Studio: Echo Bridge Home Entertainment
Director: Richard Turke
Writer: Richard Turke
Producer: Becca Jane Taylor
Stars: Jillian Murray, Tom Sizemore, Hanna Hall, Deja Kreutzberg, Dave Parke, Timothy Ryan Cole, Jonas Fisch, Obaka Adedunyo, Jon Van Ness
To escape her abusive boyfriend, a young woman seeks solitude in the woods only to be haunted by a tragic kidnapping and murder from the past.
“Visible Scars” is the horror movie equivalent of a precocious toddler indulging in a short attention span. Imagine a two-year-old bounding around a playroom, changing directions on a whim when the previous destination no longer holds interest. Or discarding a toy just moments after grabbing it, in favor of something brighter and shinier. “Visible Scars” bumbles about in a similar fashion, abandoning characters like action figures waiting to be stepped on, and forgetting plotlines when it runs out of ideas for what to do with them next.
To escape her abusive boyfriend, Stacy takes off to the woods for solitude and an opportunity to reflect. She learns that the area around her uncle’s secluded cabin is reportedly haunted, and has been ever since two girls were kidnapped and their mother murdered there in 1993. Detective Black, having been retired from the police force for a scant few hours, decides to investigate the cold case of the girls’ disappearance at coincidentally the same time as Stacy’s journey of self-discovery. Soon, the three stories intertwine for a grisly ghost story of mediocre proportions.
“Visible Scars” is noticeably confused about exactly how to portion out the screentime amongst its three major threads. The first 20 minutes develop the backstory of the kidnapped twins and their subsequent demise in a tragic house fire that kills their brainwashing captor. When the total runtime of the movie is only 96 minutes long, 20 minutes spent getting the initial exposition off the ground is a questionable use of real estate.
In its defense, those 20 minutes are the film’s best. Even with a nearly imperceptible tinge of camp, Tom Sizemore’s homicidal kidnapper sizzles with the actor’s distinct intensity. His more psychopathic moments are borderline cartoony, yet the icy stare and unspoken threats in between his words give his character a creepy air that is reminiscent of Sizemore’s most memorable roles. For better or for worse, those 20 minutes are remembered even more fondly when the film plunges into a spiral of increasingly meandering moments.
Eventually the timeline moves to the present day cold case investigation with the recently retired detective. After the police captain pointlessly discourages pursuit of dead leads for several minutes, Detective Black finds fresh dead ends to jam himself into. Black enlists a fellow retiree to help perform background checks on several suspects. They even waste time interviewing one of the uninvolved suspects in a scene that lasts for four sentences before the detectives move along.
The second detective then apparently confuses himself for one of the ghosts and disappears completely, never to be seen or mentioned again. And he is not the only one.

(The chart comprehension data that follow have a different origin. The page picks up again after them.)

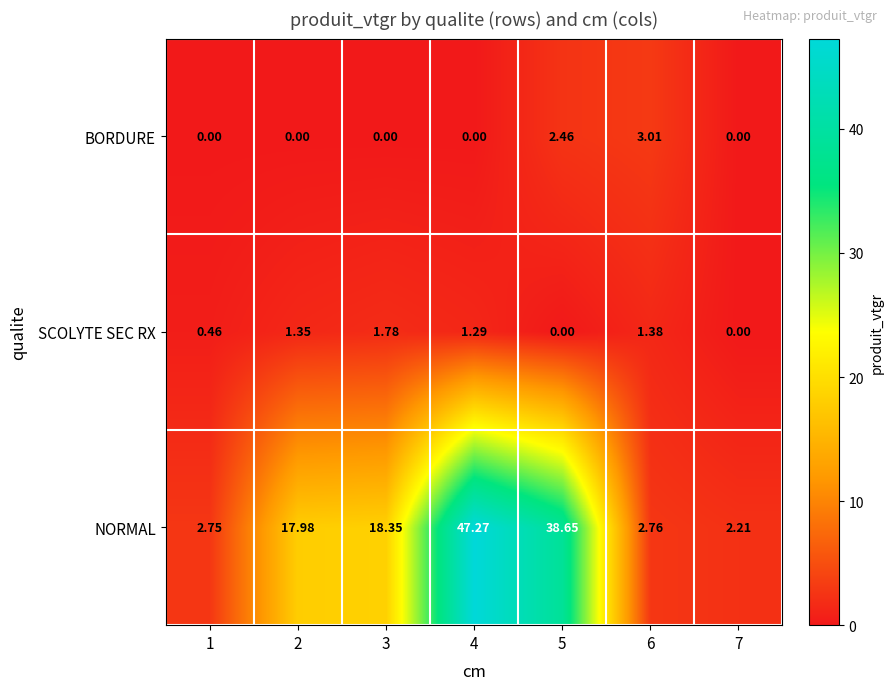

Which series has the largest range (max minus min)?

NORMAL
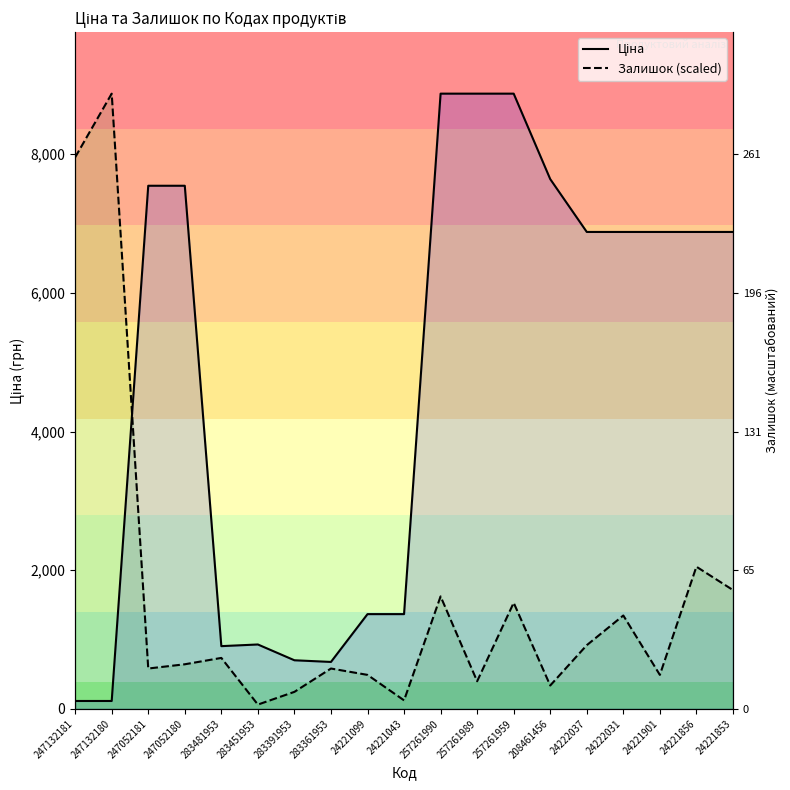

How many data points does each series have?

19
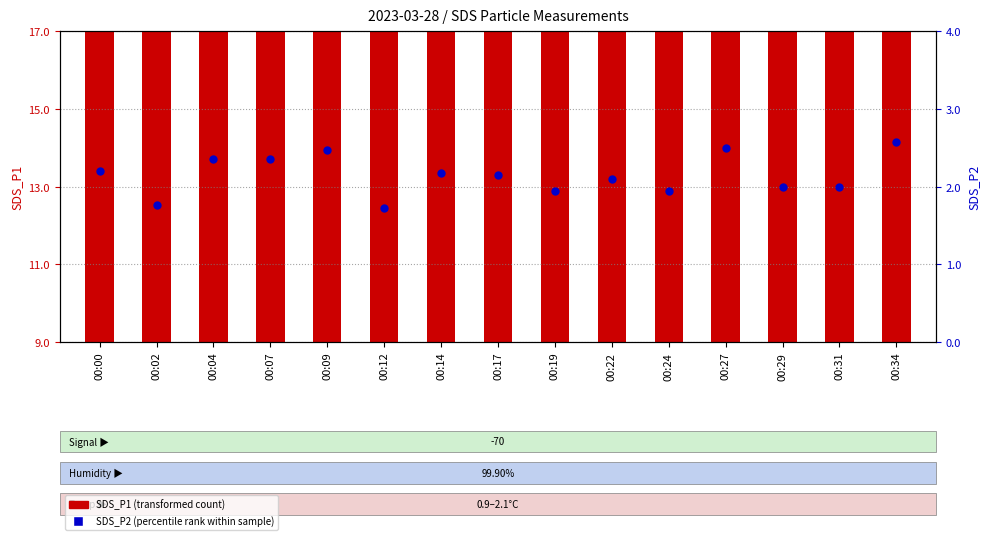

Is the value of SDS_P1 (transformed count) at 00:12 greater than the value of SDS_P2 (percentile rank within sample) at 00:22?

Yes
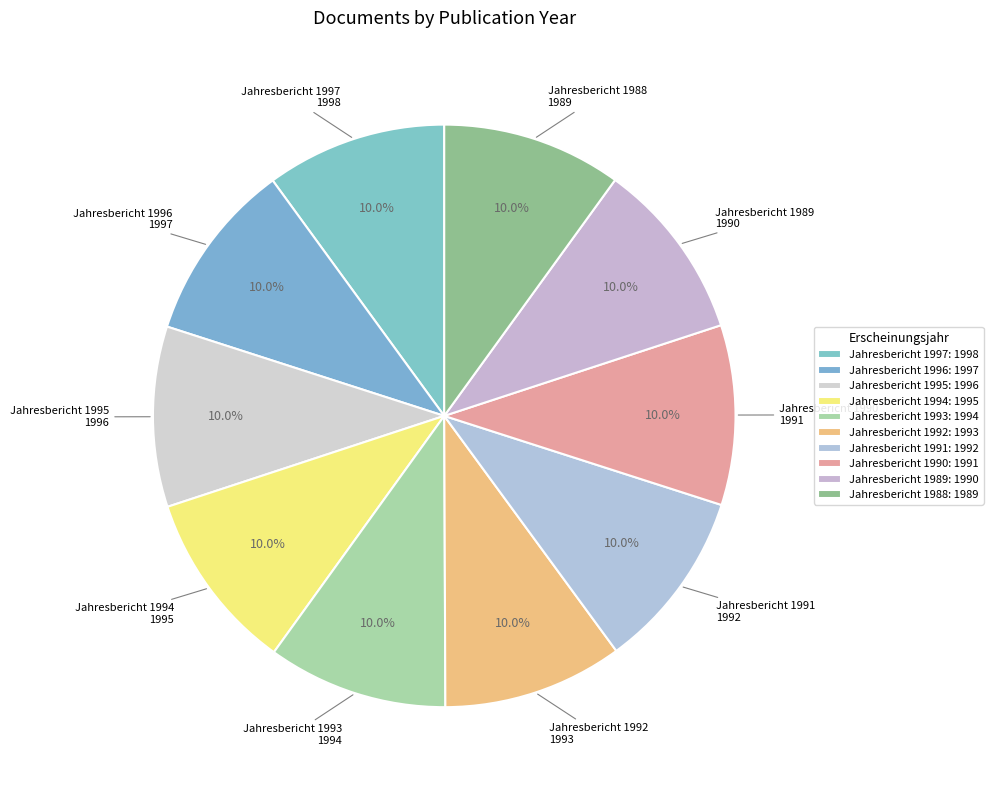

Does Jahresbericht 1993 account for over 50% of the chart?

No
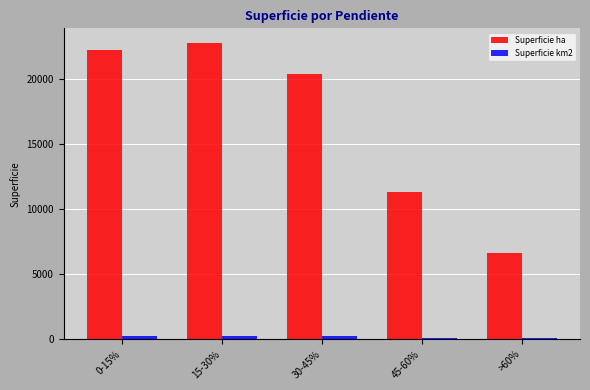

Where is Superficie ha nearest to the value 14728?

45-60%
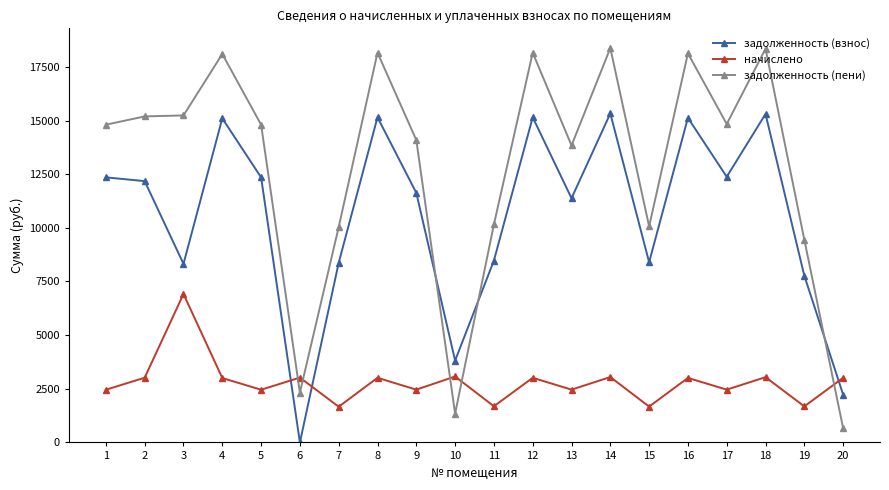

What is the difference between the second highest and second lowest values in the задолженность (взнос) series?

13075.0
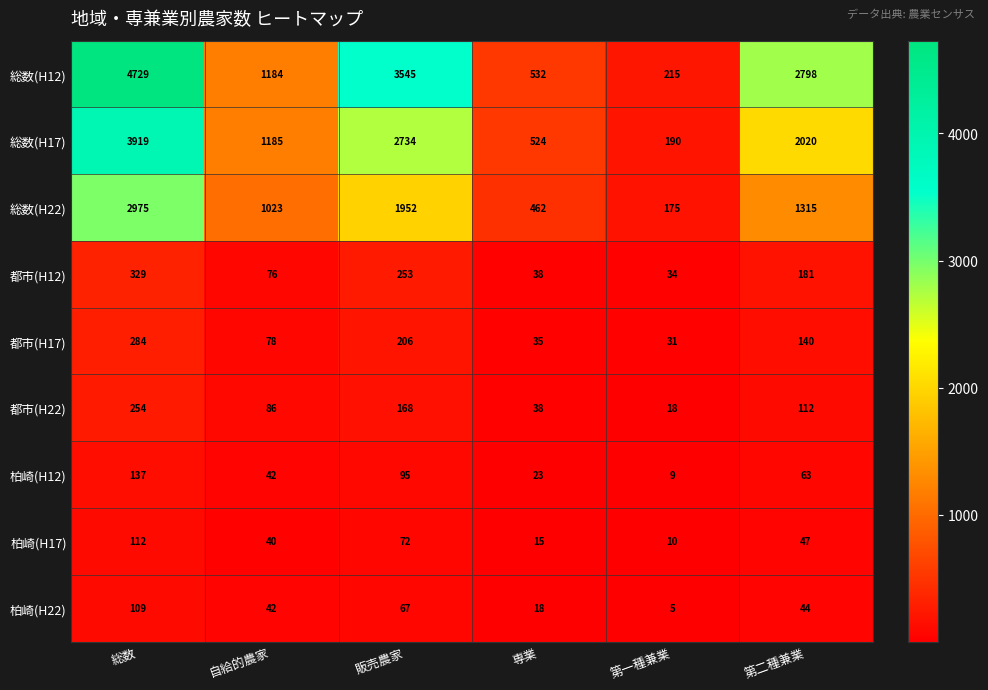

Is it true that 総数(H12) equals 1184 at 自給的農家?

True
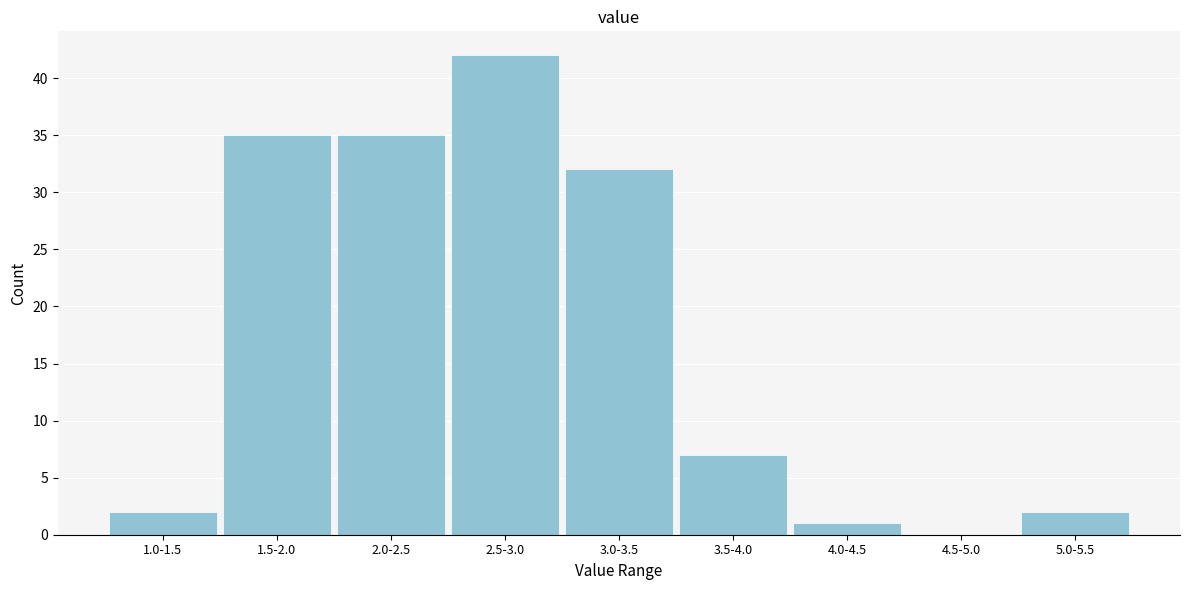

Reading right to left, list all the values displayed in this chart.

5.0-5.5=2	4.5-5.0=0	4.0-4.5=1	3.5-4.0=7	3.0-3.5=32	2.5-3.0=42	2.0-2.5=35	1.5-2.0=35	1.0-1.5=2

When the end credits roll and count off the 36 characters featured in the film, there is an overwhelming feeling of having woken from a half-forgotten dream. It is the kind of dazed state where one vaguely remembers people and details that served little to no purpose before wondering whey they were even there to begin with.
In the mad race to stuff three dozen mostly unnecessary personalities into the plot, character traits are reduced to generic stereotypes tossed out in the movie’s disposable dialogue. We know that Detective Burke is an old fogey because he cannot keep his contemporary social media applications straight, making reference to something he calls “Facetweety.” And of course, the granola-eating marijuana farmers in the woods add a shout out to “Burning Man” in case anyone is still unsure about their hippie status.
Much of the production is unconvincing. The young actresses playing the twin sisters as children wear ridiculous black wigs that would be embarrassing in a Saturday Night Live skit. Women introduced later in the film that have supposedly lived alone in the woods for 17 years try to sell feral with saucer-eyed stares and clothes artificially tattered by a costume department.
When “Visible Scars” switches its tone to decapitated heads and blades through the throat, the feeling comes full circle that three separate, and only mildly related, stories have been smashed together into one confused film. Except it is the filmmakers who are confused, and not the audience. Following the movie is easy. Understanding why it is structured this way is not.
Just as the brunt of the runtime is misspent, the overall film is misguided. Somewhere in the soup may have been a coherent horror movie that might have worked as a gorefest, a police procedural, or a ghost story. Trying to cover all three by trumping up the cast list and weaving in more threads than necessary only makes “Visible Scars” as easy to forget for the audience as two-thirds of the film for its writers.